DuckDuckGo’s Install Spike After Google’s AI Search Pivot
DuckDuckGo’s recent growth surge refers to a sharp rise in new installs and usage of the DuckDuckGo privacy search engine immediately after Google announced mandatory AI-powered changes to its search results experience at its I/O developer conference. In the days following Google’s event, DuckDuckGo reported an average 18.1% week-over-week increase in app installs between May 20 and May 25 in the US, with iOS installs averaging 33% and peaking near 70% on May 25. The company posted that “yesterday alone, our week-over-week installs surged 30% in the US.” Users are responding to DuckDuckGo’s pitch as a privacy-focused search alternative that lets them turn AI off entirely, in contrast with Google’s AI Overviews and AI Mode, which are now pushed prominently above traditional organic results.
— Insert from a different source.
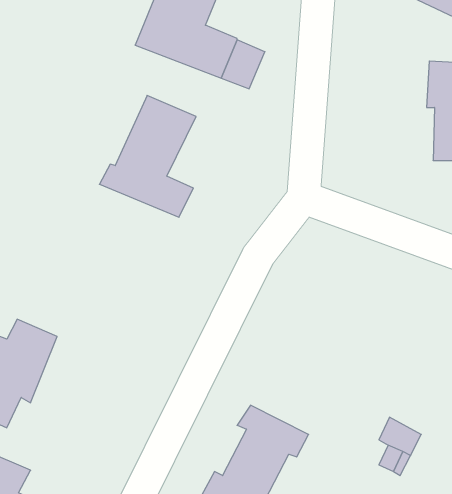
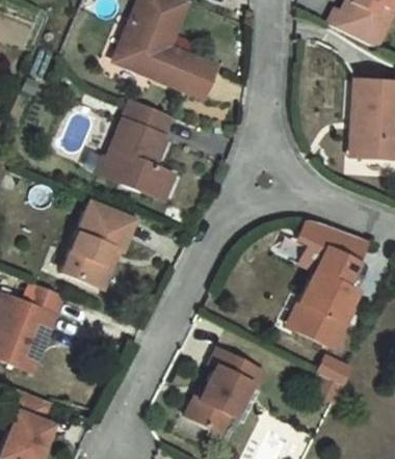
building: none -> [57,194,134,285]
building: none -> [294,226,366,353]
Why Google’s AI-First Search Is Triggering Backlash
Google’s AI Overviews and AI Mode aim to summarize results and answer queries directly, but the way they are deployed is driving a noticeable Google AI search backlash. Instead of offering AI as an optional layer, Google is inserting AI-generated responses at the top of the page and pushing classic organic links further down. DuckDuckGo CEO Gabriel Weinberg argues that “Google is force-feeding AI with no way to opt out. As a result, their results are getting worse, not better.” Many users feel they are losing control over how search works and worry that AI intermediation may obscure sources or introduce errors. For people who use search as a research tool rather than a quick-answer feed, this shift looks less like innovation and more like an unwanted redesign.
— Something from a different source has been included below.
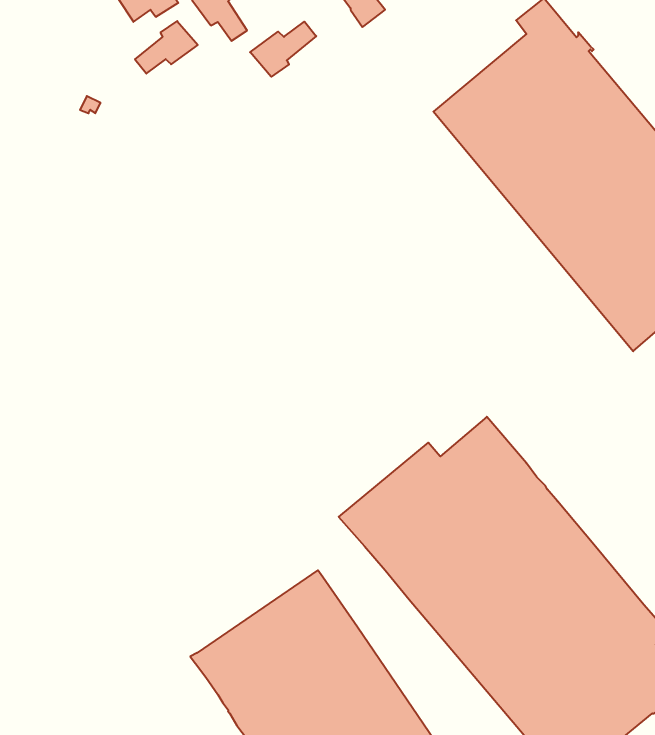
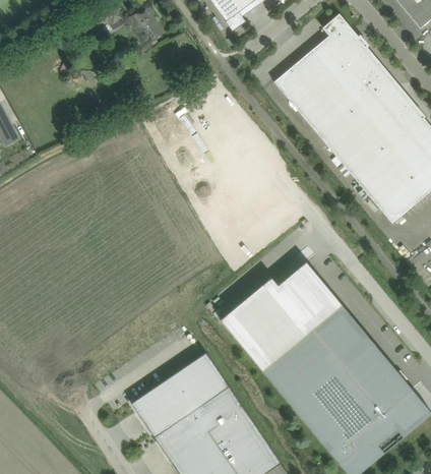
building: [135,21,198,74] -> none
building: [250,22,316,77] -> none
Privacy Concerns and the Appeal of AI-Optional Search
At the center of DuckDuckGo’s momentum is long-standing concern about data collection and tracking, now intensified by AI systems that train on user interactions. DuckDuckGo privacy search has built its brand on not profiling users, and the new tension around AI makes that promise more attractive. According to a survey published by DuckDuckGo earlier this year, 90% of respondents said they did not want AI in search, reflecting a clear preference for traditional, link-first pages. DuckDuckGo also runs a No AI website that, by design, avoids AI features; it saw users rise 22.7% week over week, with peak growth of 27.7% on May 24. For privacy-focused search users, this combination of minimal tracking and the option to avoid AI-generated answers altogether is a strong differentiator from Google’s all-in AI stance.
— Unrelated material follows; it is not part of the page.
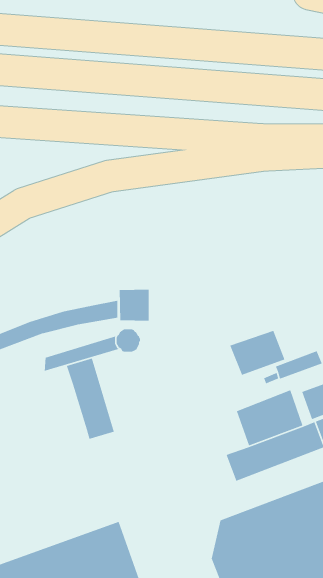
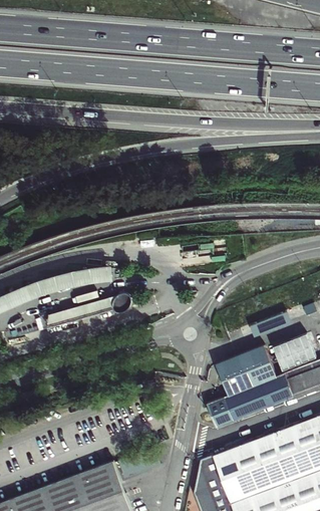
building: [119,289,150,322] -> none
building: [229,330,285,376] -> none
building: [66,357,115,440] -> none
Alternative Search Engines and the Demand for Control
DuckDuckGo’s growth highlights a broader opening for alternative search engines that give people more control over how results are generated and displayed. DuckDuckGo does offer AI tools—its duck.ai chatbot and Search Assistant provide conversational replies and summary-style overviews similar to Google’s AI Overviews—but these features are clearly labeled and easy to disable in settings. Users can even hide AI-generated images from results. This opt-in model speaks to a growing user demand for search without AI intermediation by default, where AI is a tool rather than the gatekeeper to information. As Google continues to tie its core product to AI, privacy-focused search competitors are positioning themselves as a refuge for people who want straightforward, link-based pages, clear source attribution, and the ability to decide how much AI, if any, sits between them and the open web.